Ее лицо белело в темноте. Он спустился к ней:
— Почему ты здесь?
— Мне нужно говорить с тобой! Невгород был для тебя первой остановкой на пути в город Константина. Ты пришлый, ты здесь — случайно. У тебя есть твой драккар и гребцы. Ты и Олаф могли бы отплыть сейчас в Бирку. И остаться в живых.
Он посмотрел на нее изумленно.
— Но ты же сам сказал, что силы неравны, что у Рагнара большой флот, а у нас из воевод — один Мирослав с сыновьями, а горожане и беженцы — слабые воины.
Все так и было.
Он задумался.
Она замерла.
Он взял ее исхудавшее лицо в свои огромные ладони. И вспомнил ночь полной луны в начала лета. Томительно-сладкая память разлилась по телу.
Она закрыла глаза.
Он поцеловал ее веки.
Но она смотрела на него, ждала ответа.
Он прижал ее голову к груди, забыв на минуту, что на нем — кольчуга. Он гладил ее густые непокорные волосы и понимал, что не просто желает эту непредсказуемую женщину — ему очень трудно было бы без нее жить. Она привязала его не только к себе — привязала ко всему, что было с ней связано. И — к своему льющемуся, как вода, языку. И — к этой реке, этому городу, к этой странной, как она сама, земле.
Именно это со всей ясностью осознал он совсем недавно, когда его драккар вновь взрезал первую соленую воду, за которой — уже рукой подать! — лежал берег Рустрингена.
Милена не почувствовала тепла его тела, только железный холод кольчуги.
— Говоришь, лучше мне пересидеть всё в Бирке? И вправду. Выспался бы!.. А теперь — возвращайся в крепость. Всё будет хорошо.

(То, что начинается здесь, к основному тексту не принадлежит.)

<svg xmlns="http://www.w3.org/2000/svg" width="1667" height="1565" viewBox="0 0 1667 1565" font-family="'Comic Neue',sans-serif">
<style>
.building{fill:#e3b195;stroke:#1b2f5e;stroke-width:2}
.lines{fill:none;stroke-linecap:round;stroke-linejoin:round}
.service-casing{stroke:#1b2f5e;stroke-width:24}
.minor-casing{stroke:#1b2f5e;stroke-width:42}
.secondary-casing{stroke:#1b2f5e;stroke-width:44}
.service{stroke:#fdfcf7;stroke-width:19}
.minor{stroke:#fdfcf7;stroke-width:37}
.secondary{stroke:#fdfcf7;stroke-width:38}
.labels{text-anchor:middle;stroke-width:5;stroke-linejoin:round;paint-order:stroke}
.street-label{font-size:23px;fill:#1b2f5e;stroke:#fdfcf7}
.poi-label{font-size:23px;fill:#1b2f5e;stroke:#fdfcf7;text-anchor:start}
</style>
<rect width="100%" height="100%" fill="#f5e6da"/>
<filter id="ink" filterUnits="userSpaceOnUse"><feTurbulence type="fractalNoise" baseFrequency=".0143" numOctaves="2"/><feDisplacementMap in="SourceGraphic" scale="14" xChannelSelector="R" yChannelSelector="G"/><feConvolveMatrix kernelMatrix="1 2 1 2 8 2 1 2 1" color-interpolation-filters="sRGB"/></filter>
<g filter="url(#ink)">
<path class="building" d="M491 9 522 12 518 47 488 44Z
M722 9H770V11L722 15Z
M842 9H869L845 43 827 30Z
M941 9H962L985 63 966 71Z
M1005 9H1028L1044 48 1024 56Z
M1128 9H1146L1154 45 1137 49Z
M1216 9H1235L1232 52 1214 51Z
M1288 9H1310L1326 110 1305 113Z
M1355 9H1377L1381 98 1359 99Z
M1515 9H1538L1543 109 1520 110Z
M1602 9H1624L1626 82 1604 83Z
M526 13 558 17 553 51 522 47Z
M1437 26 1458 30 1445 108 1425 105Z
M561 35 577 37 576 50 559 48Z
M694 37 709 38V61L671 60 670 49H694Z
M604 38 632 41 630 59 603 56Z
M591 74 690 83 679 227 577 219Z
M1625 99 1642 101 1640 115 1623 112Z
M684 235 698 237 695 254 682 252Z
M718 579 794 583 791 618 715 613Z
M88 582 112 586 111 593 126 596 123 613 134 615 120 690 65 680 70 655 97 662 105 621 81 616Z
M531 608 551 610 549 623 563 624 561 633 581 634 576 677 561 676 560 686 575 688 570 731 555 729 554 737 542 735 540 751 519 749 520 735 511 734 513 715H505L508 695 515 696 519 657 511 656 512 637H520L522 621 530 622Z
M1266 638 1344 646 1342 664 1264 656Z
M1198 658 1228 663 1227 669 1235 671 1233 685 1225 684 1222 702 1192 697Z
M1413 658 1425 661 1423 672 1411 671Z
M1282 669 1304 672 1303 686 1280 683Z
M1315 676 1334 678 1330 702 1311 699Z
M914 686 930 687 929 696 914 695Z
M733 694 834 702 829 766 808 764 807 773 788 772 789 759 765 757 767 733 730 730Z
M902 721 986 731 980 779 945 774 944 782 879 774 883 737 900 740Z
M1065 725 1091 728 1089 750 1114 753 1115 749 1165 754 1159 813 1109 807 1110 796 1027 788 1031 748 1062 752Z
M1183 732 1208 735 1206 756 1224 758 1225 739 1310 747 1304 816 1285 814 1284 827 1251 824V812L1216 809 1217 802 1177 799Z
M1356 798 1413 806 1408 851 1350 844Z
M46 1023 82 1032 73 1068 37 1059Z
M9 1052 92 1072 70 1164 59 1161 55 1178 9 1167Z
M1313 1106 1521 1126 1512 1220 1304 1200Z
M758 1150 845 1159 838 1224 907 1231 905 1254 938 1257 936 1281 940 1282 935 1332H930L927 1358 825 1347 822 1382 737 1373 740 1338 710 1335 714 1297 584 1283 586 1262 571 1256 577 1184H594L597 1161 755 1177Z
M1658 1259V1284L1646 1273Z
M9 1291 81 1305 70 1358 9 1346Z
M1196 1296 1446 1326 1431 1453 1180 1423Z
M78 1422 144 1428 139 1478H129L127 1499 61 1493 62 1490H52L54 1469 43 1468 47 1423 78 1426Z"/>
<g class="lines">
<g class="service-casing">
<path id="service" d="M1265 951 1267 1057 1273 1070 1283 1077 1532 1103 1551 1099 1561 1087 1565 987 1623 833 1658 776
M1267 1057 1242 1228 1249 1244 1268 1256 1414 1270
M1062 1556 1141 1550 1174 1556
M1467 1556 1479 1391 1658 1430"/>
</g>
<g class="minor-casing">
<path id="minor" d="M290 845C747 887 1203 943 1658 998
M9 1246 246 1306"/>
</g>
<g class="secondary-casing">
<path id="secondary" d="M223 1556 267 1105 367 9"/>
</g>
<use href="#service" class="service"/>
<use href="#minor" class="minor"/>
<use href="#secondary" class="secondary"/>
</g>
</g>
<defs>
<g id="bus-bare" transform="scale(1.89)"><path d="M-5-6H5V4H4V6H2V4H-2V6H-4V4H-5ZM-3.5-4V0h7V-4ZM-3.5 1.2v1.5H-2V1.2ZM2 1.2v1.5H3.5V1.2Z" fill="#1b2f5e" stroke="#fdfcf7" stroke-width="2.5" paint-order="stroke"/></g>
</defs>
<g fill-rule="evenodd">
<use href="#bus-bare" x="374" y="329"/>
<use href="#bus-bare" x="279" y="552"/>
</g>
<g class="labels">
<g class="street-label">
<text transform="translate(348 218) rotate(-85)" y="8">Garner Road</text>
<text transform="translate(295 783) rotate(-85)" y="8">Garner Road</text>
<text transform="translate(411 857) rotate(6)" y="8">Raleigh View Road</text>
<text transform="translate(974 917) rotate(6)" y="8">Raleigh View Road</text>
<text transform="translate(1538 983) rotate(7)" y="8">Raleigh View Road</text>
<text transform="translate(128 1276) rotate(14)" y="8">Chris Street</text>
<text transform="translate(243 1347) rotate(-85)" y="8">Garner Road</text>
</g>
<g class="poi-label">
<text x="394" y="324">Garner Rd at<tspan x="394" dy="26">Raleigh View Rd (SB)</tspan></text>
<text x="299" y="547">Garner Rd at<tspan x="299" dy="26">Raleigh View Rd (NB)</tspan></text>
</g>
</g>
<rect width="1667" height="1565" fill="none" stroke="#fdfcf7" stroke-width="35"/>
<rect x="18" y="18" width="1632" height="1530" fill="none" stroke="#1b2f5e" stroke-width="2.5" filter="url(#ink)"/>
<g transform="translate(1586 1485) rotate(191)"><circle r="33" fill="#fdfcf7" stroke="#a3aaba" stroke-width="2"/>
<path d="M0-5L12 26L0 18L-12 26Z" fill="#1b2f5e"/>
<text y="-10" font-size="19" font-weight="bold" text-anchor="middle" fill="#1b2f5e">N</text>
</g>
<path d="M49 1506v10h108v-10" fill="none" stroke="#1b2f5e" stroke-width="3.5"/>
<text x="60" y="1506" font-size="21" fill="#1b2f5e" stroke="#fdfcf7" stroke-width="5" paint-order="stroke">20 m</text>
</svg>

— Рюрик, сегодня над святилищем кричал ворон, — глухо, не поднимая головы с его груди, сказала она, и ее голос поразил Рюрика безысходностью.
— Когда беженцы рассказали о вороне на парусах, я сразу понял, кто явится к нам в гости. Эта птица — знак клана Рагнара, его бесчисленные дочки ткут паруса с вороном для всех его кораблей. А ворон над святилищем… Так, может быть, он как раз предвещает гибель своего родича.